## JOB
Pictures do not belong in your copy. Repeat all the other data exactly.

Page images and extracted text
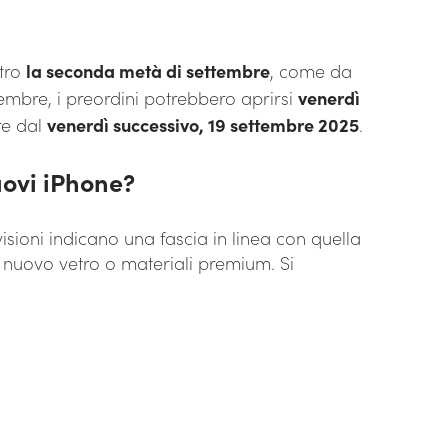
ntro
la seconda metà di settembre
, come da
ttembre, i preordini potrebbero aprirsi
venerdì
ire dal
venerdì successivo, 19 settembre 2025
.
uovi iPhone?
visioni indicano una fascia in linea con quella
l nuovo vetro o materiali premium. Si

## SOLVED EXERCISE
ntro
la seconda metà di settembre
, come da
ttembre, i preordini potrebbero aprirsi
venerdì
ire dal
venerdì successivo, 19 settembre 2025
.
uovi iPhone?
visioni indicano una fascia in linea con quella
l nuovo vetro o materiali premium. Si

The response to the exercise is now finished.